What the task requires –
Nothing but the lines from the first line of the records through the line with "X75155000Y-113921000D03*" should be output, exactly as written and free of pictures.

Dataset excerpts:
┏━━

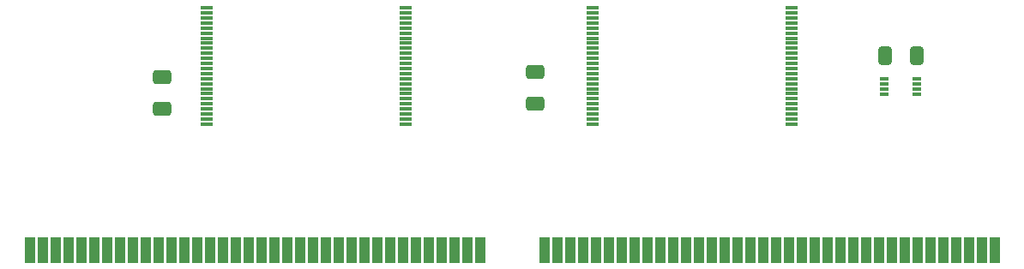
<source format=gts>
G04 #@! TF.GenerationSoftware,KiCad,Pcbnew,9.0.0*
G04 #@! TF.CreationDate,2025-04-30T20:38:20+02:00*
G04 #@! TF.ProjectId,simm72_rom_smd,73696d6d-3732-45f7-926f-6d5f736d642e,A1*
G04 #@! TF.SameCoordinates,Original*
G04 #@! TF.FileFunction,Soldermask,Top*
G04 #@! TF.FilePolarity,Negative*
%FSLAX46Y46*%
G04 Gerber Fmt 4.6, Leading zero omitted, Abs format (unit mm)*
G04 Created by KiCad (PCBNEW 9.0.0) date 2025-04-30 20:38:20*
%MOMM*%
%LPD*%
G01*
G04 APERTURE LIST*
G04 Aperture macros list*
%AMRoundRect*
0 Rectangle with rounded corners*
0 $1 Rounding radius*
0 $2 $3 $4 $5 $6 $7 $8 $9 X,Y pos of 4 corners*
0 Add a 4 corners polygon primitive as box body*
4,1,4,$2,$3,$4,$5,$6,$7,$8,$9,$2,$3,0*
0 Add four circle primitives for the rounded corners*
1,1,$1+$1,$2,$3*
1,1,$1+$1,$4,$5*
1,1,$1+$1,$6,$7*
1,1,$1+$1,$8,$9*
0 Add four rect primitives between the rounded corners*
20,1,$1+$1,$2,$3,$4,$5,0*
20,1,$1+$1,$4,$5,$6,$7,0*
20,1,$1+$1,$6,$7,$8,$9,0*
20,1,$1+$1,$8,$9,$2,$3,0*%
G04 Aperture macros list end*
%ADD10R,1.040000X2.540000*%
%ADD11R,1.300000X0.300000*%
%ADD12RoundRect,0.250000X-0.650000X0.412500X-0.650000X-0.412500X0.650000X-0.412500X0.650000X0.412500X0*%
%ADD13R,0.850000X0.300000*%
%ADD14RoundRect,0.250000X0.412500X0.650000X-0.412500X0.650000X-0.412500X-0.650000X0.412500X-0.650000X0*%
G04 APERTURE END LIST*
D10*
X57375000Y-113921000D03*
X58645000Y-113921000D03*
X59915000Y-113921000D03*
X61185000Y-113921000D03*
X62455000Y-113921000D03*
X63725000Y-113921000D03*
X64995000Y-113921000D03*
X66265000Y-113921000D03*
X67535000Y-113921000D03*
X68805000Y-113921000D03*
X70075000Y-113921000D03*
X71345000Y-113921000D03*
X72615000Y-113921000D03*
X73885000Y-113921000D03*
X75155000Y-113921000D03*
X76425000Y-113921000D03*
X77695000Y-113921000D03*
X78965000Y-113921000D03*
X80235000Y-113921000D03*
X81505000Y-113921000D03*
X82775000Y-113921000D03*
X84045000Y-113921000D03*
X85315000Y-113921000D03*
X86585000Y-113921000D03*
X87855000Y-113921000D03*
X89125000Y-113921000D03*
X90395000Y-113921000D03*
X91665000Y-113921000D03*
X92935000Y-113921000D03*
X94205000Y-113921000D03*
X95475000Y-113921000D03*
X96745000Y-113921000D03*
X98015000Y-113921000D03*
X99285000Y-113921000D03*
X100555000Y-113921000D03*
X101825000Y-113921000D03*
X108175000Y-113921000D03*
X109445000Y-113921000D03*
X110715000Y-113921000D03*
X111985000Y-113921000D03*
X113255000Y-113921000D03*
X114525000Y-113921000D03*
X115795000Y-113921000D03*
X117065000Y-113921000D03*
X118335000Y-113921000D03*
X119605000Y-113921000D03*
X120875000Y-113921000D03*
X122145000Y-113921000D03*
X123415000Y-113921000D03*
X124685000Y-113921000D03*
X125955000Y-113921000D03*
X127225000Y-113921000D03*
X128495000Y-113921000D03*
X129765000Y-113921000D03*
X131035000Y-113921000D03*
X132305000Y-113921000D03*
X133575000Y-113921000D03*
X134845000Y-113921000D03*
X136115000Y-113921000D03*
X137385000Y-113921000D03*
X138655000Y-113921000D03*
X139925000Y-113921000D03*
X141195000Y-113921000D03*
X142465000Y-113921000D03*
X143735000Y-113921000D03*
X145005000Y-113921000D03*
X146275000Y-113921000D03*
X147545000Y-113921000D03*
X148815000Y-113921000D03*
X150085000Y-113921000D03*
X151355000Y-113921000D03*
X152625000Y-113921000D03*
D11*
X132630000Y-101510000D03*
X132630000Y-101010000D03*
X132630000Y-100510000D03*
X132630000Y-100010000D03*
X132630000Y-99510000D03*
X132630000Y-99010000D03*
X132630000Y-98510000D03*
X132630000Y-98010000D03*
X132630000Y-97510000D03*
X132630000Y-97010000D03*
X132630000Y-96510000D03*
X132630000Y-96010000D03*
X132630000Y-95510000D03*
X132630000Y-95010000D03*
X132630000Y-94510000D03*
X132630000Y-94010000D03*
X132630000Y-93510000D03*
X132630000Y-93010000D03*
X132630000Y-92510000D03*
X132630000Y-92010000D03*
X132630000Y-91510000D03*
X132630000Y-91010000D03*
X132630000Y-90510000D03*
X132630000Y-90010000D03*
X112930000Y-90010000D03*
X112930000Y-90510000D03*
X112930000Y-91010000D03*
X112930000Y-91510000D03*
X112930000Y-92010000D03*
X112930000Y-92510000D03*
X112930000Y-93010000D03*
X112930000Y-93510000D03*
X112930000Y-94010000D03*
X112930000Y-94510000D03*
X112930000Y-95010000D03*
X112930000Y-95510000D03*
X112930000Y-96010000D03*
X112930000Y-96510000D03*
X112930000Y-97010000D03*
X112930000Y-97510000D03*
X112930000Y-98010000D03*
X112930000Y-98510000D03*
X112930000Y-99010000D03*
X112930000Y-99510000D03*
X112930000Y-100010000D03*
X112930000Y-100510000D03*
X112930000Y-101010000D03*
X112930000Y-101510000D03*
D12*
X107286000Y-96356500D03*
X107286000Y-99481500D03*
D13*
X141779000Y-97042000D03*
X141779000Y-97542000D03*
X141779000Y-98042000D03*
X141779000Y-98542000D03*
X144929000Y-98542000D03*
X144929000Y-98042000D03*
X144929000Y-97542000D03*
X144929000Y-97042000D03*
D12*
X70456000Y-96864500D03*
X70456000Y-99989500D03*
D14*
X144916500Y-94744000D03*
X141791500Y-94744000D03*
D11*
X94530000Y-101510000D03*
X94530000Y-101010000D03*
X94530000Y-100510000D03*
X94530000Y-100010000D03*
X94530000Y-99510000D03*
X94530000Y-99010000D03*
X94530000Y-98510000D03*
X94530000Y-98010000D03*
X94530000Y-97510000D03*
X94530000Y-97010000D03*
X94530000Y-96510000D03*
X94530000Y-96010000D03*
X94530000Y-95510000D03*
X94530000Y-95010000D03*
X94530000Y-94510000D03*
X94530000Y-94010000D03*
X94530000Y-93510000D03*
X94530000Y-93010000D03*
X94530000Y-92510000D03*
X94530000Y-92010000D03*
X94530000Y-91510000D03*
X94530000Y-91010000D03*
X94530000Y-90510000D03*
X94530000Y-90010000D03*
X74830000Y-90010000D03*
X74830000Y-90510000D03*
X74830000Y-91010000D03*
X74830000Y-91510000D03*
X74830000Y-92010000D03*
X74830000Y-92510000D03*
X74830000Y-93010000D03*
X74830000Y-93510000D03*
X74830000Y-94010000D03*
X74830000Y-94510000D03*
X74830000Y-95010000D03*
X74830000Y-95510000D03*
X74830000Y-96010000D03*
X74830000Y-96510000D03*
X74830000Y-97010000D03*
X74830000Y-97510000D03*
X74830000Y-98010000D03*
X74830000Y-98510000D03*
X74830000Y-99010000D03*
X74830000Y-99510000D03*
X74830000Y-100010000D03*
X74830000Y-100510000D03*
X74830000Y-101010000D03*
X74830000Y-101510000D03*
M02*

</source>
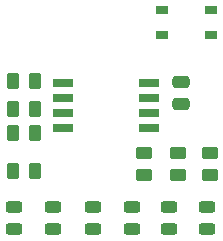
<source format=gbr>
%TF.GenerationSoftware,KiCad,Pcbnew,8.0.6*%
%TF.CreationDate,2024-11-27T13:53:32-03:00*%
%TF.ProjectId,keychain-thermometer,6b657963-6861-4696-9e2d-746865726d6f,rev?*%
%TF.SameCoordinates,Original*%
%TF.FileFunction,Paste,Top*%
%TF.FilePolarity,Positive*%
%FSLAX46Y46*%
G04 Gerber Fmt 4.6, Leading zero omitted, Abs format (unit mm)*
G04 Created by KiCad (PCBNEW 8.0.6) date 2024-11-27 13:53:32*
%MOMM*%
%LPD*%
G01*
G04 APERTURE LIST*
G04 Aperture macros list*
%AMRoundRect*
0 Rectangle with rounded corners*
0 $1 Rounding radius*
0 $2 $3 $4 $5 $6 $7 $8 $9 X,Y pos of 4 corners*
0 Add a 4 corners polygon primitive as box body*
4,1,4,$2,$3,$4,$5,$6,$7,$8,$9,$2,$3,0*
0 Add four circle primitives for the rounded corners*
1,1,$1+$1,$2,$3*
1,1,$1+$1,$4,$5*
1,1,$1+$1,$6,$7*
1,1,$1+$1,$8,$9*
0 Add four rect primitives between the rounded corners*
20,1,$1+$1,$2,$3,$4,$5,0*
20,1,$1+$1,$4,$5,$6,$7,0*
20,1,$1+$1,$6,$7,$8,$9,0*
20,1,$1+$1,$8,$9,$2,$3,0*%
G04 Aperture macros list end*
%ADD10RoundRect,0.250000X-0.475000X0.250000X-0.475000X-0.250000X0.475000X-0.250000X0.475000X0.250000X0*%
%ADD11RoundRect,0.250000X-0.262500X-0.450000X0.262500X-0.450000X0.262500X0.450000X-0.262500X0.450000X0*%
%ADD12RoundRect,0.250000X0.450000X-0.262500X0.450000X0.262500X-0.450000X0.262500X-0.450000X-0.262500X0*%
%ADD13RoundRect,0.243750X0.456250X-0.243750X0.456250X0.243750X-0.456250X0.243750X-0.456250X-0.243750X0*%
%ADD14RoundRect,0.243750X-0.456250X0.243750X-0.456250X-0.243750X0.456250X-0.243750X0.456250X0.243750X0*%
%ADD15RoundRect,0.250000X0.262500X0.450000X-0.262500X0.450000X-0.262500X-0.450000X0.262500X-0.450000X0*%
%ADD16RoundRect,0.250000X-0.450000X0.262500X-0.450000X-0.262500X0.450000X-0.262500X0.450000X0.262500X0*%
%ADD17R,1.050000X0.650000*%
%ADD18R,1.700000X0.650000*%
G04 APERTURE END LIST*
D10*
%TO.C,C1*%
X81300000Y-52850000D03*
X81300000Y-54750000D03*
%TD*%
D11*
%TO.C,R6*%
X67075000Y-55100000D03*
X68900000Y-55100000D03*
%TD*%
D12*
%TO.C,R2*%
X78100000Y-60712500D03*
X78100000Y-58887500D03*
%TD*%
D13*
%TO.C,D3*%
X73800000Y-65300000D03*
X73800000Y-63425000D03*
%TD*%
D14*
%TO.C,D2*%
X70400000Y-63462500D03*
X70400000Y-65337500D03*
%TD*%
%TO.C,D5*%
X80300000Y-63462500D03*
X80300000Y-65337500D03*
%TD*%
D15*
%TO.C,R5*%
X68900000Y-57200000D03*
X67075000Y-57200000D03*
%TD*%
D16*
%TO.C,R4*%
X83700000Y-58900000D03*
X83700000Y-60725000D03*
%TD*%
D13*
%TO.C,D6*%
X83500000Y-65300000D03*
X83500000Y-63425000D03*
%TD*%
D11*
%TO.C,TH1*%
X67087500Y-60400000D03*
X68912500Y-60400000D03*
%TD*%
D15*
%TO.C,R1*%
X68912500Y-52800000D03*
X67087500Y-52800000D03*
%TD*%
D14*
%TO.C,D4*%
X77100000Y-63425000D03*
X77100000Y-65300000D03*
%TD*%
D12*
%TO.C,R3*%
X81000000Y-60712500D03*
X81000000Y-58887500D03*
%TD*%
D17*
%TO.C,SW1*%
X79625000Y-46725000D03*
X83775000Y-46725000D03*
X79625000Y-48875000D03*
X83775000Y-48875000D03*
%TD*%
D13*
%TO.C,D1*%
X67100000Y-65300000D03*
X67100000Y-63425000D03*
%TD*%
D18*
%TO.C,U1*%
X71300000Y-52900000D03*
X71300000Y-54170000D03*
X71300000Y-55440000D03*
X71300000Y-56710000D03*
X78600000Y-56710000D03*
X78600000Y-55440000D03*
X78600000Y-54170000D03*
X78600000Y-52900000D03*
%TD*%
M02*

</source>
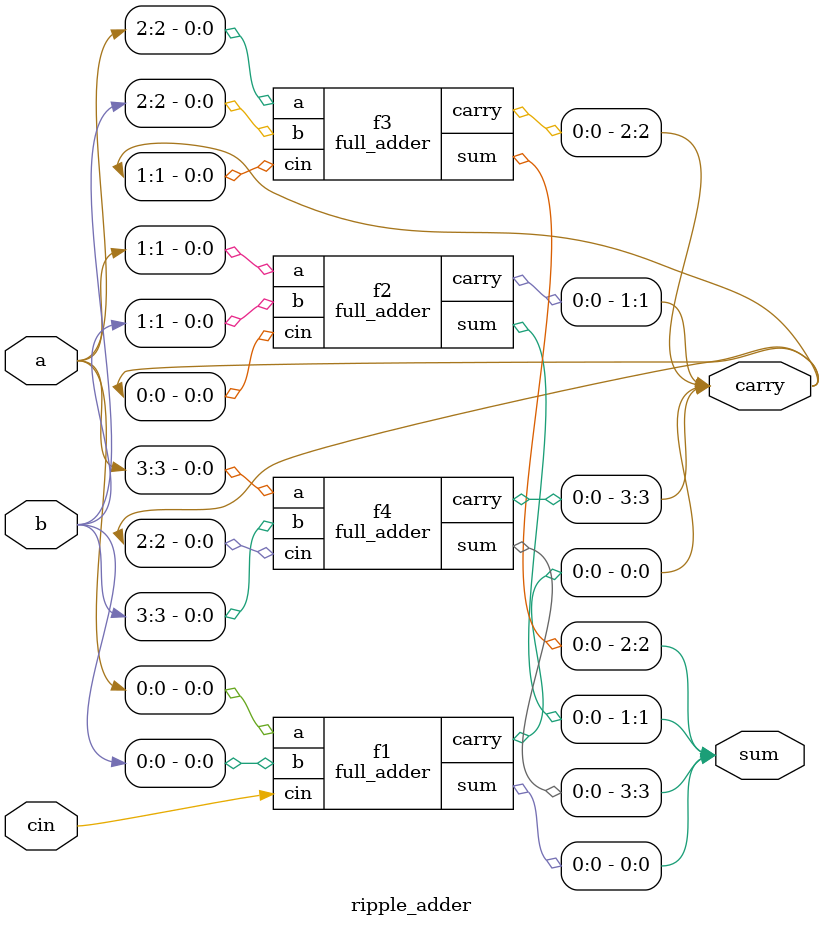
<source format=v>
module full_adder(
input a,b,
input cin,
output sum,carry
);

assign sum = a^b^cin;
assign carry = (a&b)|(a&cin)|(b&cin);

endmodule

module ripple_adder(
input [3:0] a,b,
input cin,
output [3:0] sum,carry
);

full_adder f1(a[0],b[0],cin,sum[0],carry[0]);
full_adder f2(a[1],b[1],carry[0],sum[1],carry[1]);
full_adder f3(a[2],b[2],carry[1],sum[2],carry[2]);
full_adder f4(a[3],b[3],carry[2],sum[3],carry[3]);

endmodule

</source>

┗━━

Exercise output –
<source format=gts>
G04 #@! TF.GenerationSoftware,KiCad,Pcbnew,9.0.0*
G04 #@! TF.CreationDate,2025-04-30T20:38:20+02:00*
G04 #@! TF.ProjectId,simm72_rom_smd,73696d6d-3732-45f7-926f-6d5f736d642e,A1*
G04 #@! TF.SameCoordinates,Original*
G04 #@! TF.FileFunction,Soldermask,Top*
G04 #@! TF.FilePolarity,Negative*
%FSLAX46Y46*%
G04 Gerber Fmt 4.6, Leading zero omitted, Abs format (unit mm)*
G04 Created by KiCad (PCBNEW 9.0.0) date 2025-04-30 20:38:20*
%MOMM*%
%LPD*%
G01*
G04 APERTURE LIST*
G04 Aperture macros list*
%AMRoundRect*
0 Rectangle with rounded corners*
0 $1 Rounding radius*
0 $2 $3 $4 $5 $6 $7 $8 $9 X,Y pos of 4 corners*
0 Add a 4 corners polygon primitive as box body*
4,1,4,$2,$3,$4,$5,$6,$7,$8,$9,$2,$3,0*
0 Add four circle primitives for the rounded corners*
1,1,$1+$1,$2,$3*
1,1,$1+$1,$4,$5*
1,1,$1+$1,$6,$7*
1,1,$1+$1,$8,$9*
0 Add four rect primitives between the rounded corners*
20,1,$1+$1,$2,$3,$4,$5,0*
20,1,$1+$1,$4,$5,$6,$7,0*
20,1,$1+$1,$6,$7,$8,$9,0*
20,1,$1+$1,$8,$9,$2,$3,0*%
G04 Aperture macros list end*
%ADD10R,1.040000X2.540000*%
%ADD11R,1.300000X0.300000*%
%ADD12RoundRect,0.250000X-0.650000X0.412500X-0.650000X-0.412500X0.650000X-0.412500X0.650000X0.412500X0*%
%ADD13R,0.850000X0.300000*%
%ADD14RoundRect,0.250000X0.412500X0.650000X-0.412500X0.650000X-0.412500X-0.650000X0.412500X-0.650000X0*%
G04 APERTURE END LIST*
D10*
X57375000Y-113921000D03*
X58645000Y-113921000D03*
X59915000Y-113921000D03*
X61185000Y-113921000D03*
X62455000Y-113921000D03*
X63725000Y-113921000D03*
X64995000Y-113921000D03*
X66265000Y-113921000D03*
X67535000Y-113921000D03*
X68805000Y-113921000D03*
X70075000Y-113921000D03*
X71345000Y-113921000D03*
X72615000Y-113921000D03*
X73885000Y-113921000D03*
X75155000Y-113921000D03*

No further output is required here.